Source data START
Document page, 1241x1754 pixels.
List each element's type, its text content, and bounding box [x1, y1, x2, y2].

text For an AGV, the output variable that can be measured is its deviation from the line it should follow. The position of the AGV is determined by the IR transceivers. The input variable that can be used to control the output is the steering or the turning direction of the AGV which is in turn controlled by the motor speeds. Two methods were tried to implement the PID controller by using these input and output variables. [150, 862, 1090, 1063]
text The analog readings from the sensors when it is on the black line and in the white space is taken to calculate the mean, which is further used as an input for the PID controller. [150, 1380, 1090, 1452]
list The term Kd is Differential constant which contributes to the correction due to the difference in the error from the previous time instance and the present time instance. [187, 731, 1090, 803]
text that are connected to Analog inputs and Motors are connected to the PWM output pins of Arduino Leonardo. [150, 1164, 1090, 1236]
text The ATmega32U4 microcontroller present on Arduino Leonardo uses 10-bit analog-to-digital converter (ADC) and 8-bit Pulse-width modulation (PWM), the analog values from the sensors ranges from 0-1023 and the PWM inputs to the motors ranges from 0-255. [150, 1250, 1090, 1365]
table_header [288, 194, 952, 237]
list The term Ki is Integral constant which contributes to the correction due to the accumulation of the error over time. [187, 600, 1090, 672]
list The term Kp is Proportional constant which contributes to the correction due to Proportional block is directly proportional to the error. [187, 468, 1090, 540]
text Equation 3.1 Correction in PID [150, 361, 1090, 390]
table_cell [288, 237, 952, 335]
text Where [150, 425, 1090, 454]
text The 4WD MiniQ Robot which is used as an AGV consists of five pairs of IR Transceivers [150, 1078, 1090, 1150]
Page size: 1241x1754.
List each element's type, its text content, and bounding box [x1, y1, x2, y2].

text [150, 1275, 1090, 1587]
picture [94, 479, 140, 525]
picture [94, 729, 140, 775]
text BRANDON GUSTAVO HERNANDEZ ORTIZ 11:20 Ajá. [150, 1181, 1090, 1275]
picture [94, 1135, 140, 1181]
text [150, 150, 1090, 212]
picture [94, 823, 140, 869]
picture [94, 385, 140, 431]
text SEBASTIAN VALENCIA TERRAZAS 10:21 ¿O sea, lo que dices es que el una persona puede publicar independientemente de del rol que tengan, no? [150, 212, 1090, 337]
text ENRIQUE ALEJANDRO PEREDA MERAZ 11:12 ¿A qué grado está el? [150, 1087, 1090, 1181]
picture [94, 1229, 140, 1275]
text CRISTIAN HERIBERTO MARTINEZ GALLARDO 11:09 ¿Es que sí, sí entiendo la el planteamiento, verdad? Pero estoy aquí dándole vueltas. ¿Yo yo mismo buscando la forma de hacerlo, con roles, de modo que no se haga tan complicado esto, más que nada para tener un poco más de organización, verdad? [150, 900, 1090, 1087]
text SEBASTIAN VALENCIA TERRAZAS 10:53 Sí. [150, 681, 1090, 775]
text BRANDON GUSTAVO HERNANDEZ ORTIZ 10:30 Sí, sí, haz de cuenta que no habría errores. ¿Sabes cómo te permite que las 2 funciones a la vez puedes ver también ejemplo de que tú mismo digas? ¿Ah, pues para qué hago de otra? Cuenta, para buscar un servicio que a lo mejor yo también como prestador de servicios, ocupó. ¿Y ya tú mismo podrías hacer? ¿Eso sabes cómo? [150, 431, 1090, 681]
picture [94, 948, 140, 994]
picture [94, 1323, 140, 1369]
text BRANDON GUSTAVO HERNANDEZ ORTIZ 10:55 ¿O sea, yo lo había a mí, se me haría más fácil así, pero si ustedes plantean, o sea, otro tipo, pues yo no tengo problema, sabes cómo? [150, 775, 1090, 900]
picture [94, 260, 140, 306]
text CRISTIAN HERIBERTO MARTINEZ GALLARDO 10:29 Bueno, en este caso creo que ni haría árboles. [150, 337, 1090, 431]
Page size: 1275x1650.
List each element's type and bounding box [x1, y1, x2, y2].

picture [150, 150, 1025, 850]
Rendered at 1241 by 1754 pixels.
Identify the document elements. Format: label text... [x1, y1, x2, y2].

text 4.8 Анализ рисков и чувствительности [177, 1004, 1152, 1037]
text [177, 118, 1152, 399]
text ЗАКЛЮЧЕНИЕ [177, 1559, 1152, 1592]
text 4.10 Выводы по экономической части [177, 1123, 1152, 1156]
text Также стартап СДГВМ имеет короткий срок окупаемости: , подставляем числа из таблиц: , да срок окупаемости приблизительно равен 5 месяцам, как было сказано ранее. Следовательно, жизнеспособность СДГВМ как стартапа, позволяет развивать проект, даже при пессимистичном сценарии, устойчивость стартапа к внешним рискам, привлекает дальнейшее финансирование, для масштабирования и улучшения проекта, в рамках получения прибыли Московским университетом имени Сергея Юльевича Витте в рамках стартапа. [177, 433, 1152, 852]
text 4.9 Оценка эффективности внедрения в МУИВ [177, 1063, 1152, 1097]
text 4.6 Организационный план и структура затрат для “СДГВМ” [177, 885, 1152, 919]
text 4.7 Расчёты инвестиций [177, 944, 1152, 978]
Source data END
# Activity:
Look through the entries above, and wherever a line holds the word "TERRAZAS", copy it.

# Exercise output:
text SEBASTIAN VALENCIA TERRAZAS 10:21 ¿O sea, lo que dices es que el una persona puede publicar independientemente de del rol que tengan, no? [150, 212, 1090, 337]
text SEBASTIAN VALENCIA TERRAZAS 10:53 Sí. [150, 681, 1090, 775]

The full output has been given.